- [WHAT IS NEEDED]
Reproduce the rows from the line containing "State the length the digital caliper below shows, mm, e.g." up to and including the line containing "The answer is 16.4 mm", substituting "Report" for "State" and leaving everything else unchanged.

- [SOURCE DATA]
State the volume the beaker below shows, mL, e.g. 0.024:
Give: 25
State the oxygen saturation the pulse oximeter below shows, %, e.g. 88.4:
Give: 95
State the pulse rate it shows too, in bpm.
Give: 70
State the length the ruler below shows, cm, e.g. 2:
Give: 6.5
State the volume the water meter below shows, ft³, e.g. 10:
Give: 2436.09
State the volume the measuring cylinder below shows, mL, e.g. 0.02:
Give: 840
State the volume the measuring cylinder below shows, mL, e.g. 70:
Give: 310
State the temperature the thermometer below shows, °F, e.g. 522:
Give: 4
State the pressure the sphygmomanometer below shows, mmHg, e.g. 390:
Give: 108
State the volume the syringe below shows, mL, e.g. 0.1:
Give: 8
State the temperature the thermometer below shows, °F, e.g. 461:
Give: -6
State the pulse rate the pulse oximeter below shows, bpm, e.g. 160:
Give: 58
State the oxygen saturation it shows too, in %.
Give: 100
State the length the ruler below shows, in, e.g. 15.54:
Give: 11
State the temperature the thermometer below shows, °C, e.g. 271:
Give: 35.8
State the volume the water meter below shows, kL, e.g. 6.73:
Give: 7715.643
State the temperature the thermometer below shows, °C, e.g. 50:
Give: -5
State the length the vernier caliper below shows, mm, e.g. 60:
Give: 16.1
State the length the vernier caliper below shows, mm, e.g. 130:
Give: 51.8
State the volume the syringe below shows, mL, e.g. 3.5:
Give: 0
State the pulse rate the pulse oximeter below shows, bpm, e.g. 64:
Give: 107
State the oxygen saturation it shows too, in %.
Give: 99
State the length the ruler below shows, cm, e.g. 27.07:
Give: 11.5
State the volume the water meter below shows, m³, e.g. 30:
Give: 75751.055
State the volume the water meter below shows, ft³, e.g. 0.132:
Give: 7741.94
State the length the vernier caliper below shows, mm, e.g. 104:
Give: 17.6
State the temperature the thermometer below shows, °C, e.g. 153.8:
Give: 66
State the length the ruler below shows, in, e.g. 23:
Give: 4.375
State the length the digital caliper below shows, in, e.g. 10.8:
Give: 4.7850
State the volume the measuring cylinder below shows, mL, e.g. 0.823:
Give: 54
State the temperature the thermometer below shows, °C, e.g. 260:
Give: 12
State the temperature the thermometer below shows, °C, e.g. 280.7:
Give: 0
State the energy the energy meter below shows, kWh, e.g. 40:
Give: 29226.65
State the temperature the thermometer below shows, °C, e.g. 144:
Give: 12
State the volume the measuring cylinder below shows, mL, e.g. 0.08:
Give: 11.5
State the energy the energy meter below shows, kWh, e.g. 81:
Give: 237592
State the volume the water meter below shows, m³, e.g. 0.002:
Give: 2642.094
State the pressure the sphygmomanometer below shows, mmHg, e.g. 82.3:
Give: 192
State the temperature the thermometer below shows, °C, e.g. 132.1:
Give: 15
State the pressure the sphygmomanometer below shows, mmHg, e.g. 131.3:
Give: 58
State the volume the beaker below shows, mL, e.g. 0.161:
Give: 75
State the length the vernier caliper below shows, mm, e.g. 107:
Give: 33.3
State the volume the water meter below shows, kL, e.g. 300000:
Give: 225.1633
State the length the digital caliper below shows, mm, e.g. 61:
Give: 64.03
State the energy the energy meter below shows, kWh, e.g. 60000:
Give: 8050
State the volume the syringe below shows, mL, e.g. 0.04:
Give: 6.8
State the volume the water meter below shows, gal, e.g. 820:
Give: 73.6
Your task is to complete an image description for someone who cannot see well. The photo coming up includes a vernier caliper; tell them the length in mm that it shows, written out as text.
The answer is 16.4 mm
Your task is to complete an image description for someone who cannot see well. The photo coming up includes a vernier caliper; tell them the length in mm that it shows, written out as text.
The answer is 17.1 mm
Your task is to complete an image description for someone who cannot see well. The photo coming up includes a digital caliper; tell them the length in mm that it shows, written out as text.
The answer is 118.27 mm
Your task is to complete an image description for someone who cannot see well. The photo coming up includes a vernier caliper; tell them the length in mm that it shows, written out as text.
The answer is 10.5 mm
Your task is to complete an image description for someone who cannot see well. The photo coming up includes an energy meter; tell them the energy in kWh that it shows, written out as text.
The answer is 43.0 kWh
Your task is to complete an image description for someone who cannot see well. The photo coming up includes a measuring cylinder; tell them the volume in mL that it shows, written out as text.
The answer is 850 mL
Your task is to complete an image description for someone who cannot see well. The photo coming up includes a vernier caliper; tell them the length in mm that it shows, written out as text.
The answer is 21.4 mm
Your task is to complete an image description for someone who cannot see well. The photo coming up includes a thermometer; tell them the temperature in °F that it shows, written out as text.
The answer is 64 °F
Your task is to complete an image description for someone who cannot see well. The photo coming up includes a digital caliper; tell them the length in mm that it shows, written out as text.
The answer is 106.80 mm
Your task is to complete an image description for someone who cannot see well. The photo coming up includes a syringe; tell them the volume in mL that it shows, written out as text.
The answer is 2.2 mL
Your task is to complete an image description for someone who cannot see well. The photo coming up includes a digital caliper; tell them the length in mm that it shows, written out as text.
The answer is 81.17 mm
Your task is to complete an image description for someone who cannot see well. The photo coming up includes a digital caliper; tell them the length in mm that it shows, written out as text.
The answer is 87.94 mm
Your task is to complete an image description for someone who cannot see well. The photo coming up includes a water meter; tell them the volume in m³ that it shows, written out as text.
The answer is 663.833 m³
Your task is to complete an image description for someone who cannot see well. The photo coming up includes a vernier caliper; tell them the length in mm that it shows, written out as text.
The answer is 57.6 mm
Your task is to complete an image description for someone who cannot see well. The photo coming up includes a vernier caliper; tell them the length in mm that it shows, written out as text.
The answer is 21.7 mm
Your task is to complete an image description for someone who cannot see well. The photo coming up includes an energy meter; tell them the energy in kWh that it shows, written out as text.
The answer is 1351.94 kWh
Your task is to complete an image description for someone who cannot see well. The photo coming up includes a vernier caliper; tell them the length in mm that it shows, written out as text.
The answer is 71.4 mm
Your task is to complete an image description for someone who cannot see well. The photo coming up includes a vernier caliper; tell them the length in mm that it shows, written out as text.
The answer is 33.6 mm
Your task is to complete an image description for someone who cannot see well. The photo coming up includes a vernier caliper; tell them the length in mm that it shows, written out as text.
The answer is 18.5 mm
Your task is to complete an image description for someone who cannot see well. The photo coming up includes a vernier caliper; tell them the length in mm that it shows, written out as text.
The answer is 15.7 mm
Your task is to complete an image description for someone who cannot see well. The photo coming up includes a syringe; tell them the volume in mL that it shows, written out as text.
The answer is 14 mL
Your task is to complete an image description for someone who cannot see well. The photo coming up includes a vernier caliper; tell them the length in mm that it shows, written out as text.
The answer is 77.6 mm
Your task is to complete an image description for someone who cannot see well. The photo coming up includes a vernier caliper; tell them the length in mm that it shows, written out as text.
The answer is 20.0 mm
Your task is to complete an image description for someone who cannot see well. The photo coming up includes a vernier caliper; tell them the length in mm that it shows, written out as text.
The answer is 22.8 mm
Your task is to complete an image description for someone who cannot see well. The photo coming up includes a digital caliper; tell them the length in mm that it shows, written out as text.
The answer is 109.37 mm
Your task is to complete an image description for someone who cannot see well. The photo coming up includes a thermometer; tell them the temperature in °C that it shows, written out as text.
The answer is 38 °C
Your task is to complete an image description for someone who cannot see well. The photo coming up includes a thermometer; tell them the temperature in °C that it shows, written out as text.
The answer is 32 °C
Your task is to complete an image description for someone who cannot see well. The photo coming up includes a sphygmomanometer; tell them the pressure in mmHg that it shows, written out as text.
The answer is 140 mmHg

- [YOUR SOLUTION]
Report the length the digital caliper below shows, mm, e.g. 61:
Give: 64.03
Report the energy the energy meter below shows, kWh, e.g. 60000:
Give: 8050
Report the volume the syringe below shows, mL, e.g. 0.04:
Give: 6.8
Report the volume the water meter below shows, gal, e.g. 820:
Give: 73.6
Your task is to complete an image description for someone who cannot see well. The photo coming up includes a vernier caliper; tell them the length in mm that it shows, written out as text.
The answer is 16.4 mm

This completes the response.